New Strategies for Treatment and Prevention of Mycobacterial Diseases
Framework programme:
5
Project number:
QLK2-CT-2000-01761
EC contribution:
€ 2 000 000
Duration:
48 months
Type:
RS
Starting date:
1 December 2000

Keywords: Tuberculosis; drug development; treatment; prevention; drug resistance; molecular genetics; crystallography; biochemistry

Summary:

The overall objective of the cluster project is to establish a European framework to develop new strategies for the treatment of mycobacterial diseases. The project will study the mycobacterial cell wall structure to overcome the permeability barrier mediating innate drug resistance and characterise mycobacterial targets for future drug design. Integration of these activities, with the participation of leading research groups in Europe, is essential for completing the goal of developing novel approaches for control of infections with Mycobacterium tuberculosis.

Problem:

Tuberculosis, the white plague of former times, represents a major health problem worldwide. It is still the single largest cause of death amongst all bacterial infections: 3 million people die each year of tuberculosis, and one third of the world’s population is being infected with Mycobacterium tuberculosis, the causative bacterial agent. A particularly threatening development has been the emergence of strains of M. tuberculosi,s which are resistant to all of the front-line antituberculous drugs. There is, therefore, an urgent need to tackle the problem of treatment with infections with M. tuberculosis, both with an understanding of drug resistant mechanisms and working towards a development of new drugs with antimycobacterial activity.

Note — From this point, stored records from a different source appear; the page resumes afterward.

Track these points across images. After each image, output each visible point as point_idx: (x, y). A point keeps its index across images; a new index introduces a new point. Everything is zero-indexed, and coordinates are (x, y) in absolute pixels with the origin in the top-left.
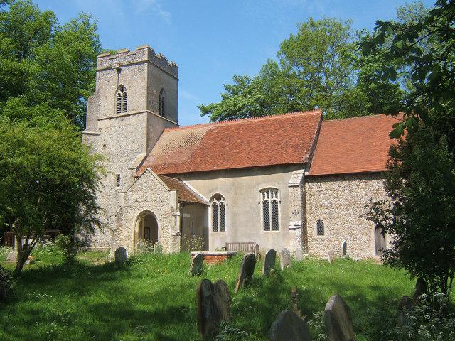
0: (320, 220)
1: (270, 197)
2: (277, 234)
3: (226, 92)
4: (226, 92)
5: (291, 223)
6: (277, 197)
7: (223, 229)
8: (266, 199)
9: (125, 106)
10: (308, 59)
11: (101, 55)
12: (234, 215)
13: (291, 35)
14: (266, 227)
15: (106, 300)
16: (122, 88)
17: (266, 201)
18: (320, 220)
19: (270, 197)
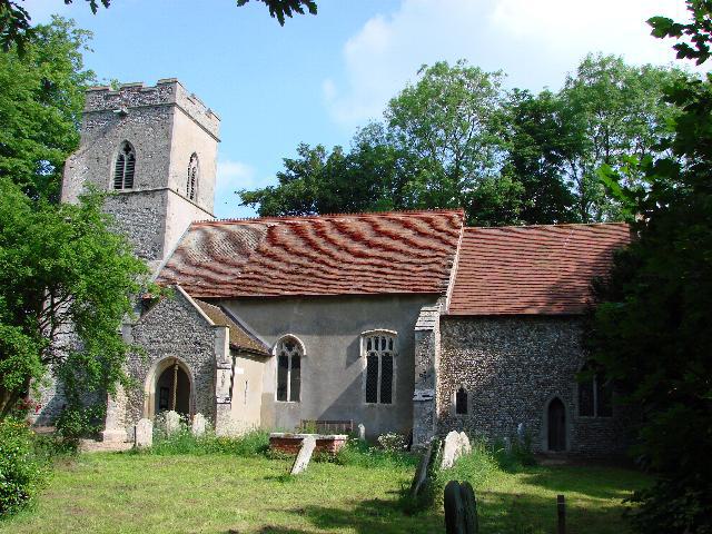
0: (462, 390)
1: (380, 347)
2: (389, 409)
3: (284, 170)
4: (284, 170)
5: (416, 392)
6: (391, 348)
7: (295, 397)
8: (373, 350)
9: (130, 178)
10: (507, 139)
11: (400, 216)
12: (316, 374)
13: (284, 159)
14: (371, 397)
15: (236, 230)
16: (128, 148)
17: (373, 354)
18: (462, 390)
19: (380, 347)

One of the major problems in developing antibiotics with antimycobacterial activity is the unusual mycobacterial cell wall with an intrinsically low permeability, making these microorganisms resistant to most commonly used antibacterial agents. This permeability barrier serves as a rate-limiting step in drug uptake and is controlled by properties of the cell envelope.

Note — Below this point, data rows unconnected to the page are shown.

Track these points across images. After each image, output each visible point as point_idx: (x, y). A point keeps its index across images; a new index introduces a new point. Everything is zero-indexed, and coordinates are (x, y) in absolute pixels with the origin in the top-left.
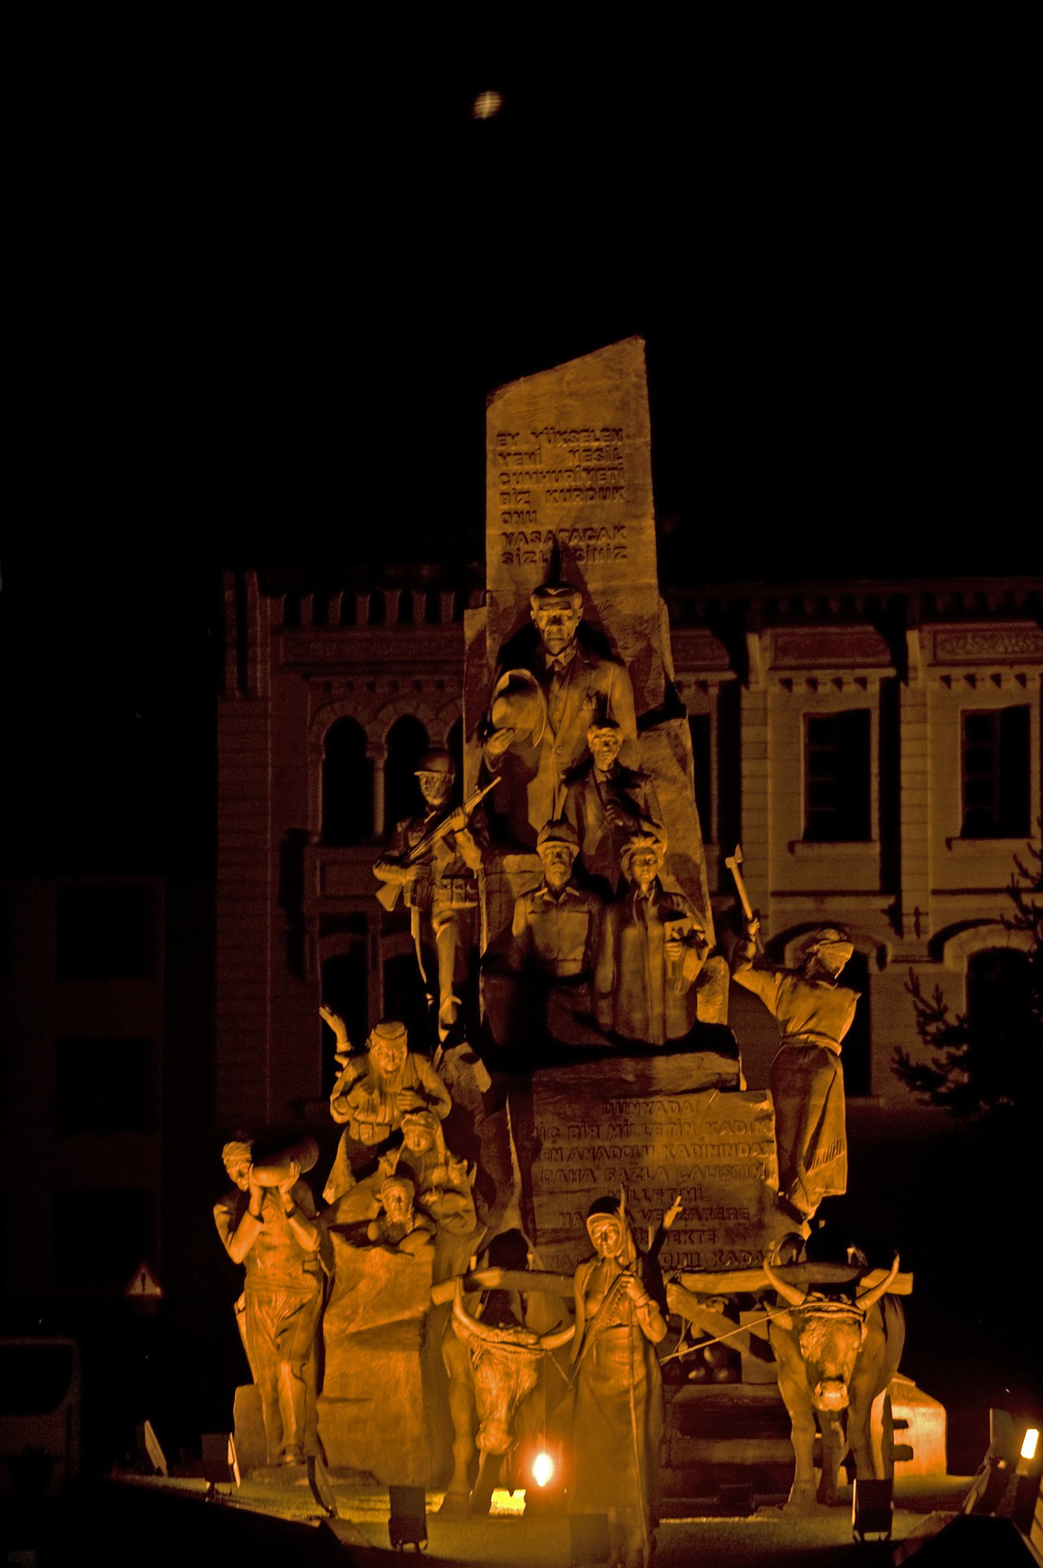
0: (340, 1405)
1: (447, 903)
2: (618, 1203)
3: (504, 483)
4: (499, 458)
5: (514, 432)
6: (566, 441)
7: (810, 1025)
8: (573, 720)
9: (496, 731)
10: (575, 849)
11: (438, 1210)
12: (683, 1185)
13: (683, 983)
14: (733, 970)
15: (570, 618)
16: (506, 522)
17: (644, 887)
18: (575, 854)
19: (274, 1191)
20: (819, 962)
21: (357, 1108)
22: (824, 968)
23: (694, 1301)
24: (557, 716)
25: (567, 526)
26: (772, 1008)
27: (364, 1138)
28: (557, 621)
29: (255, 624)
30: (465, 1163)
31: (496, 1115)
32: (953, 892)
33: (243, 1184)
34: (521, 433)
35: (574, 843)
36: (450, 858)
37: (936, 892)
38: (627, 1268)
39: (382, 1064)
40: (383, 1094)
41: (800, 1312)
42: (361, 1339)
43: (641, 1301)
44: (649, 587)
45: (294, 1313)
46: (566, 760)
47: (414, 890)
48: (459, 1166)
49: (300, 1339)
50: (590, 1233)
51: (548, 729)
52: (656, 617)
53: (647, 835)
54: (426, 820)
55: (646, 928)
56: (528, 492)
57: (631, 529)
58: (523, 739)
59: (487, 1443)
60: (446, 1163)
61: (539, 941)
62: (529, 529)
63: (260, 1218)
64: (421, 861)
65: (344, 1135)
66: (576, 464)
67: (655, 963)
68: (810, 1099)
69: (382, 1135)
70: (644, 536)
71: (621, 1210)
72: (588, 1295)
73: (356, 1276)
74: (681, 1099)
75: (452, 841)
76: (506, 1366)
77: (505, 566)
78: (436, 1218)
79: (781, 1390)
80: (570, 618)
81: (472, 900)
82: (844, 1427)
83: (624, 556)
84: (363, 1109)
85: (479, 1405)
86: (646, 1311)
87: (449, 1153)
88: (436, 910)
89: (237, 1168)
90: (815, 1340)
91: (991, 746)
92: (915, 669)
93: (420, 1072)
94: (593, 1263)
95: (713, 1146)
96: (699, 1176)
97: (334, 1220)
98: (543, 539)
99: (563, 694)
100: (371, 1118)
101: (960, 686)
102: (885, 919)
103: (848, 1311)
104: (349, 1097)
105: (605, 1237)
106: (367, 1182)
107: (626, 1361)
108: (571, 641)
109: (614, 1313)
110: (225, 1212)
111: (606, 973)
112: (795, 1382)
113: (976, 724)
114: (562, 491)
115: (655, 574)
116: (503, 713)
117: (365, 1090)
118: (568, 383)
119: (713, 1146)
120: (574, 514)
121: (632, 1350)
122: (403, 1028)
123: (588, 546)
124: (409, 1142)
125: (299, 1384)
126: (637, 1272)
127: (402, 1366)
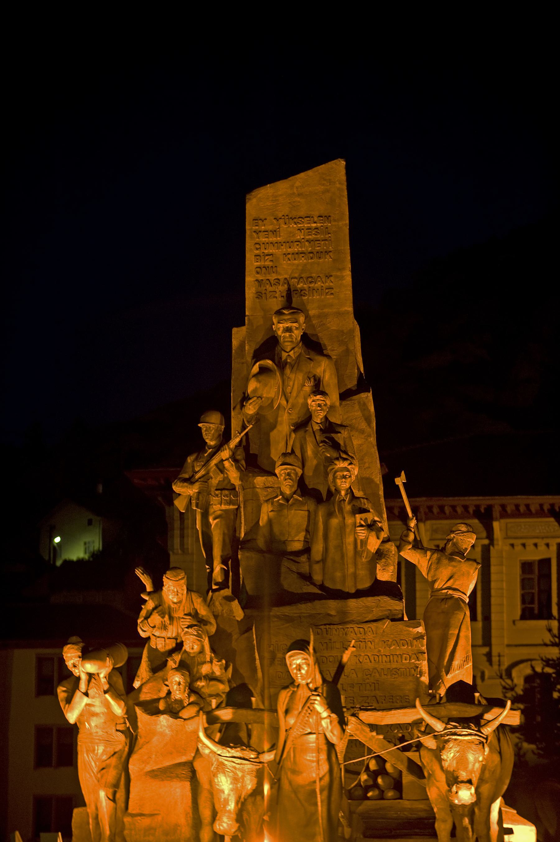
0: (139, 818)
1: (218, 507)
2: (308, 643)
3: (257, 249)
4: (254, 234)
5: (263, 218)
6: (295, 223)
7: (449, 584)
8: (299, 392)
9: (250, 399)
10: (300, 472)
11: (206, 691)
12: (367, 681)
13: (367, 553)
14: (399, 548)
15: (297, 328)
16: (258, 273)
17: (343, 493)
18: (300, 474)
19: (96, 677)
20: (455, 544)
21: (154, 627)
22: (457, 548)
23: (367, 729)
24: (289, 389)
25: (296, 275)
26: (424, 574)
27: (160, 647)
28: (288, 330)
29: (188, 519)
30: (224, 661)
31: (246, 635)
32: (516, 646)
33: (76, 672)
34: (268, 218)
35: (299, 468)
36: (220, 477)
37: (508, 646)
38: (316, 689)
39: (170, 597)
40: (171, 618)
41: (442, 736)
42: (155, 774)
43: (325, 714)
44: (348, 312)
45: (110, 758)
46: (295, 417)
47: (198, 499)
48: (220, 663)
49: (111, 775)
50: (288, 665)
51: (283, 398)
52: (352, 331)
53: (345, 459)
54: (206, 455)
55: (344, 518)
56: (272, 255)
57: (337, 277)
58: (267, 404)
59: (221, 828)
60: (211, 662)
61: (276, 529)
62: (273, 277)
63: (86, 694)
64: (202, 479)
65: (147, 645)
66: (302, 237)
67: (350, 540)
68: (448, 630)
69: (171, 644)
70: (344, 282)
71: (311, 648)
72: (287, 712)
73: (153, 733)
74: (366, 626)
75: (221, 467)
76: (236, 774)
77: (257, 300)
78: (204, 697)
79: (429, 794)
80: (297, 328)
81: (233, 505)
82: (472, 822)
83: (332, 294)
84: (158, 628)
85: (216, 802)
86: (328, 721)
87: (213, 655)
88: (211, 511)
89: (72, 662)
90: (452, 755)
91: (535, 575)
92: (498, 540)
93: (195, 604)
94: (292, 689)
95: (386, 656)
96: (377, 674)
97: (138, 697)
98: (281, 283)
99: (292, 376)
100: (164, 634)
101: (519, 548)
102: (485, 658)
103: (476, 735)
104: (149, 620)
105: (299, 668)
106: (160, 674)
107: (315, 759)
108: (298, 344)
109: (307, 723)
110: (64, 691)
111: (318, 548)
112: (438, 788)
113: (526, 567)
114: (293, 254)
115: (352, 304)
116: (254, 386)
117: (159, 615)
118: (297, 188)
119: (386, 656)
120: (300, 268)
121: (318, 751)
122: (184, 574)
123: (310, 287)
124: (187, 647)
125: (112, 803)
126: (322, 693)
127: (180, 790)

Many of the existing antituberculous drugs target the synthesis of the mycobacterial cell wall, and the unusual structure of the cell wall makes this a particularly fertile area for developing new antituberculosis agents. More recently, the availability of the M. tuberculosis genome sequence has provided unprecedented insights into physiological processes, which may point toward completely novel drug targets.